American Electric Power Co Inc, Southern Co, Xcel Energy Inc and Cinergy Corp, which Duke Energy Corp acquired in 2006, said in the appeal that the case involved political questions for Congress and the president, not the judiciary.

The states — California, Connecticut, Iowa, New Jersey, New York, Rhode Island, Vermont and Wisconsin — and the other plaintiffs urged the top court to reject the appeal by the utilities. That would have allowed the lawsuit to go forward.

The Supreme Court will hear arguments in the case most likely in March, with a ruling expected by the end of June. It will be the most important environmental case of the term, and the biggest since the Supreme Court's Clean Air Act ruling in 2007 that U.S. environmental officials can regulate greenhouse gas emissions.

Coal-fired power plants emit about twice as much carbon dioxide as natural gas-fired plants, and pollution controls remain a central policy debate among regulators and industry. Nuclear power plans emit virtually no greenhouse gases. Scientists say greenhouse gases such as carbon dioxide warm the earth by trapping solar heat in the atmosphere.

A federal judge initially dismissed the lawsuit, ruling the question of whether carbon dioxide emissions should be reduced was political, not judicial. But the appeals court decision ultimately disagreed.

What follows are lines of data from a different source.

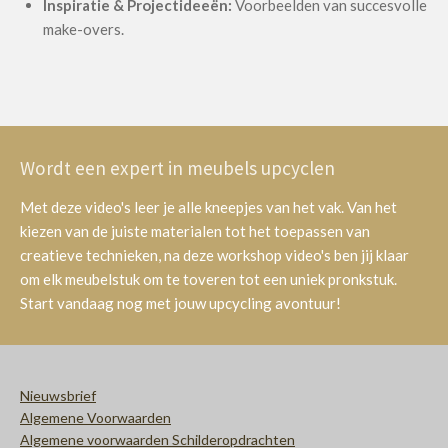
Inspiratie & Projectideeën:
Voorbeelden van succesvolle
make-overs.
Wordt een expert in meubels upcyclen
Met deze video's leer je alle kneepjes van het vak. Van het
kiezen van de juiste materialen tot het toepassen van
creatieve technieken, na deze workshop video's ben jij klaar
om elk meubelstuk om te toveren tot een uniek pronkstuk.
Start vandaag nog met jouw upcycling avontuur!
Nieuwsbrief
Algemene Voorwaarden
Algemene voorwaarden Schilderopdrachten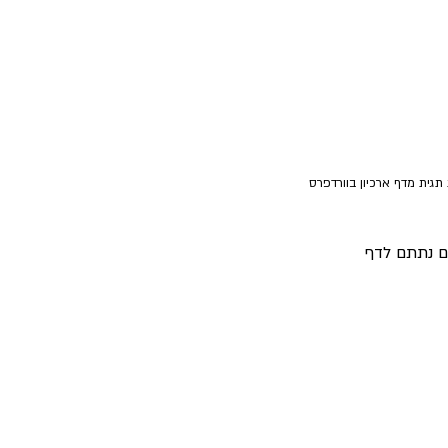
תגית מדף ארכיון בוורדפרס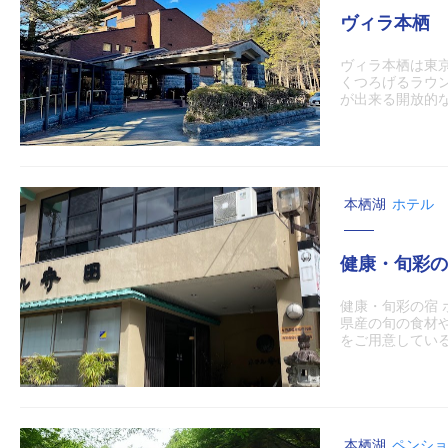
ヴィラ本栖
ヴィラ本栖は東
くつろげるラウ
が出来る開放的なレ
本栖湖
ホテル
健康・旬彩の
健康・旬彩の宿
県産の旬の食材
をご用意しているの
本栖湖
ペンショ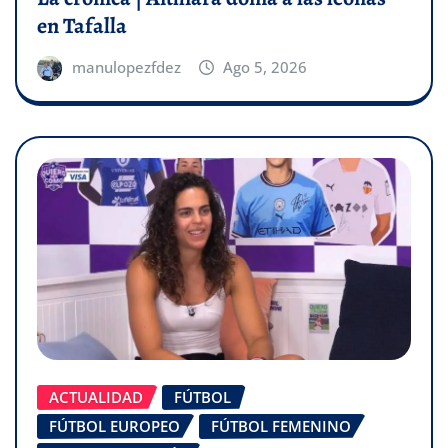
en Tafalla
manulopezfdez
Ago 5, 2026
ACTUALIDAD
FÚTBOL
FÚTBOL EUROPEO
FÚTBOL FEMENINO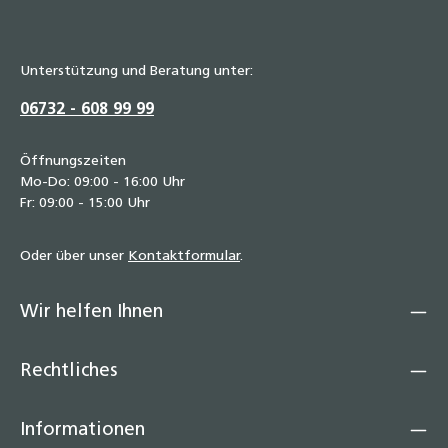
Unterstützung und Beratung unter:
06732 - 608 99 99
Öffnungszeiten
Mo-Do: 09:00 - 16:00 Uhr
Fr: 09:00 - 15:00 Uhr
Oder über unser
Kontaktformular
.
Wir helfen Ihnen
Rechtliches
Informationen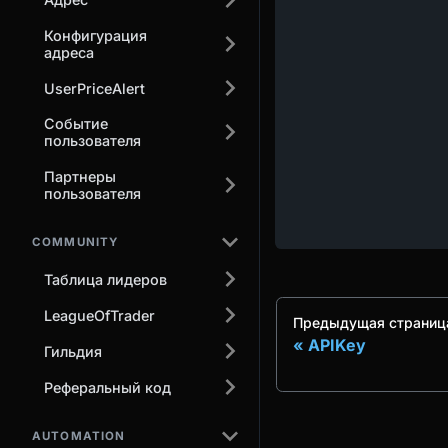
Конфигурация
адреса
UserPriceAlert
Событие
пользователя
Партнеры
пользователя
COMMUNITY
Таблица лидеров
LeagueOfTrader
Предыдущая страниц
APIKey
Гильдия
Реферальный код
AUTOMATION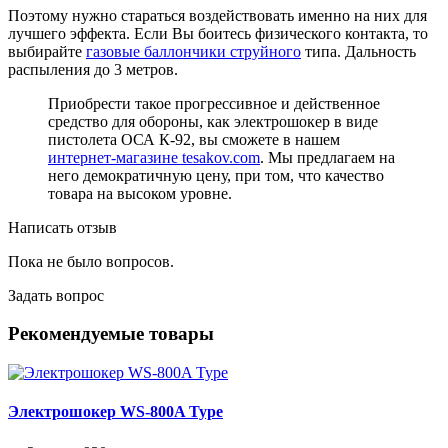
Поэтому нужно стараться воздействовать именно на них для
лучшего эффекта. Если Вы боитесь физического контакта, то
выбирайте
газовые баллончики струйного
типа. Дальность
распыления до 3 метров.
Приобрести такое прогрессивное и действенное
средство для обороны, как электрошокер в виде
пистолета ОСА К-92, вы сможете в нашем
интернет-магазине tesakov.com
. Мы предлагаем на
него демократичную цену, при том, что качество
товара на высоком уровне.
Написать отзыв
Пока не было вопросов.
Задать вопрос
Рекомендуемые товары
Электрошокер WS-800A Type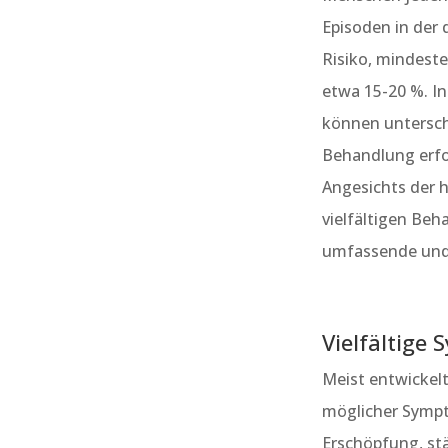
Episoden in der
Risiko, mindeste
etwa 15-20 %. I
können unterschi
Behandlung erfo
Angesichts der h
vielfältigen Beh
umfassende und 
Vielfältige
Meist entwickelt
möglicher Sympt
Erschöpfung, stä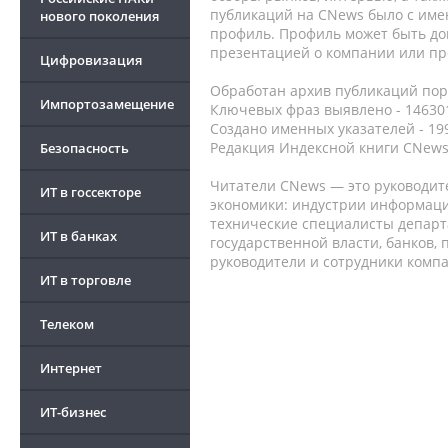
публикаций на CNews было с име
нового поколения
профиль. Профиль может быть до
презентацией о компании или про
Цифровизация
Обработан архив публикаций порт
Импортозамещение
Ключевых фраз выявлено - 146301
Создано именных указателей - 19
Редакция Индексной книги CNews
Безопасность
Читатели CNews — это руководит
ИТ в госсекторе
экономики: индустрии информаци
технические специалисты депар
ИТ в банках
государственной власти, банков,
руководители и сотрудники комп
ИТ в торговле
Телеком
Интернет
ИТ-бизнес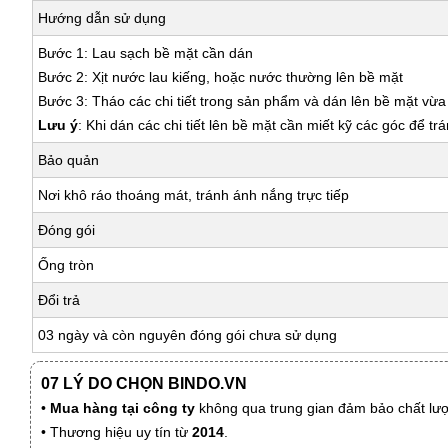
Hướng dẫn sử dụng
Bước 1: Lau sạch bề mặt cần dán
Bước 2: Xịt nước lau kiếng, hoặc nước thường lên bề mặt
Bước 3: Tháo các chi tiết trong sản phẩm và dán lên bề mặt vừ
Lưu ý
: Khi dán các chi tiết lên bề mặt cần miết kỹ các góc để tr
Bảo quản
Nơi khô ráo thoáng mát, tránh ánh nắng trực tiếp
Đóng gói
Ống tròn
Đổi trả
03 ngày và còn nguyên đóng gói chưa sử dụng
07 LÝ DO CHỌN BINDO.VN
•
Mua hàng tại công ty
không qua trung gian đảm bảo chất lượn
• Thương hiệu uy tín từ
2014
.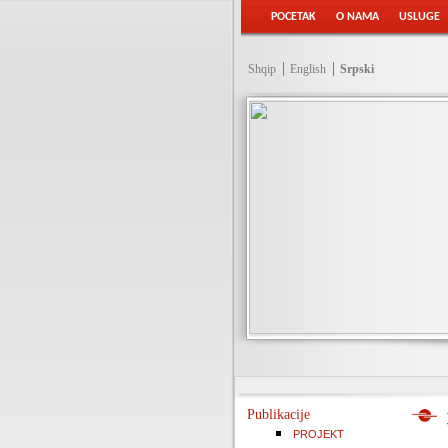
POCETAK
O NAMA
USLUGE
Shqip
English
Srpski
Publikacije
PROJEKT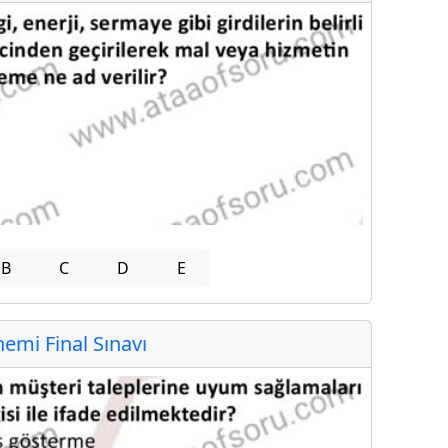
B
C
D
E
mi Final Sınavı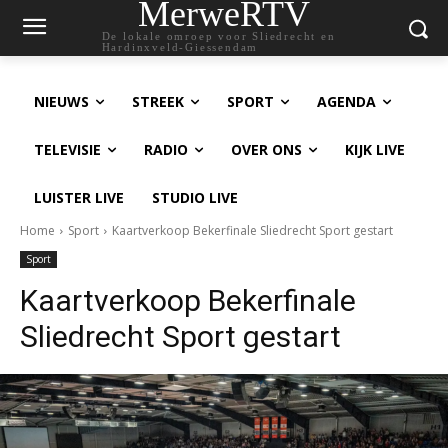
MerweRTV
De lokale omroep voor Sliedrecht en
Hardinxveld-Giessendam
NIEUWS
STREEK
SPORT
AGENDA
TELEVISIE
RADIO
OVER ONS
KIJK LIVE
LUISTER LIVE
STUDIO LIVE
Home
Sport
Kaartverkoop Bekerfinale Sliedrecht Sport gestart
Sport
Kaartverkoop Bekerfinale
Sliedrecht Sport gestart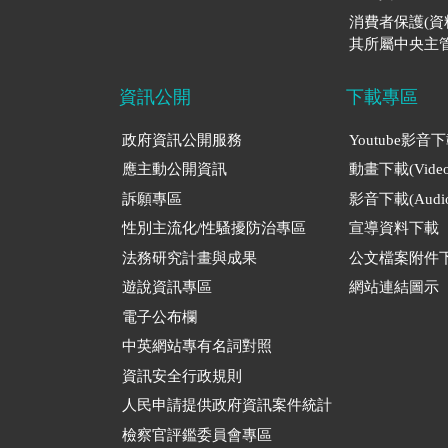
消費者保護(
其所屬中央主管
資訊公開
下載專區
政府資訊公開服務
Youtube影音
應主動公開資訊
動畫下載(Video
訴願專區
影音下載(Audio
性別主流化/性騷擾防治專區
宣導資料下載
法務研究計畫與成果
公文檔案附件
遊說資訊專區
網站連結圖示
電子公布欄
中英網站專有名詞對照
資訊安全行政規則
人民申請提供政府資訊案件統計
檢察官評鑑委員會專區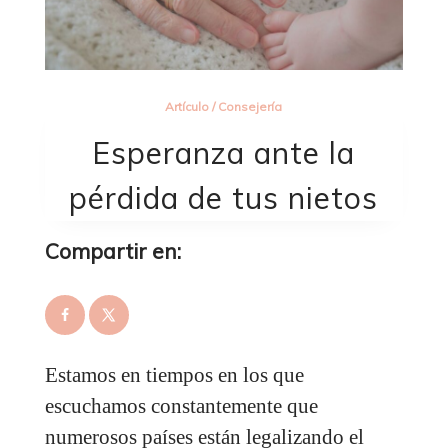
Artículo
/
Consejería
Esperanza ante la
pérdida de tus nietos
Compartir en:
Estamos en tiempos en los que
escuchamos constantemente que
numerosos países están legalizando el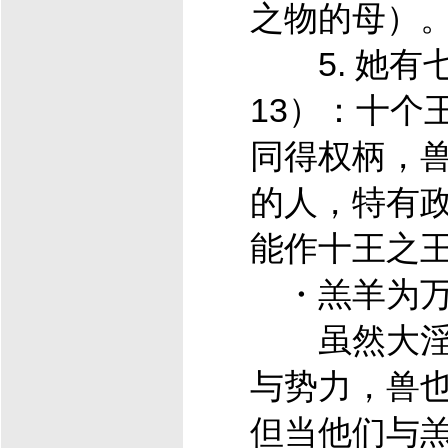
之物的母）
5. 她有七
13）：十个
同得权柄，
的人，特有
能作十王之
・羔羊为万
虽然大淫
与势力，兽
但当他们与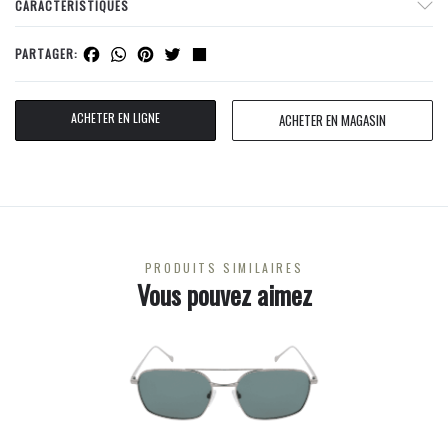
CARACTERISTIQUES
Facebook
WhatsApp
Pinterest
Twitter
Share
PARTAGER:
ACHETER EN LIGNE
ACHETER EN MAGASIN
PRODUITS SIMILAIRES
Vous pouvez aimez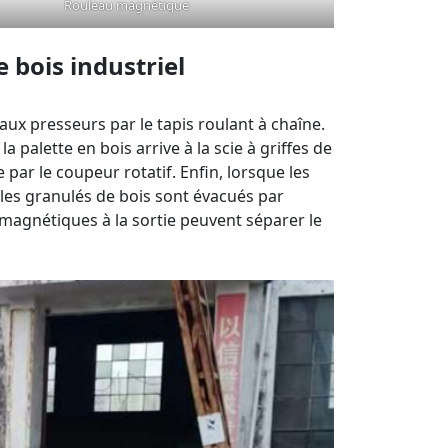
Rouleau magnétique
 bois industriel
aux presseurs par le tapis roulant à chaîne.
a palette en bois arrive à la scie à griffes de
e par le coupeur rotatif. Enfin, lorsque les
 les granulés de bois sont évacués par
ux magnétiques à la sortie peuvent séparer le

The Supreme Court, in agreeing to hear the appeal disregarded the advice of the Obama administration, which represented one of the defendant utilities in the original lawsuit, the federally owned Tennessee Valley Authority.

The administration urged the Supreme Court to set aside the appeals court ruling and send the case back to New York for further proceedings to consider recent actions by the U.S. Environmental Protection Agency on greenhouse gas rules to address carbon dioxide emissions.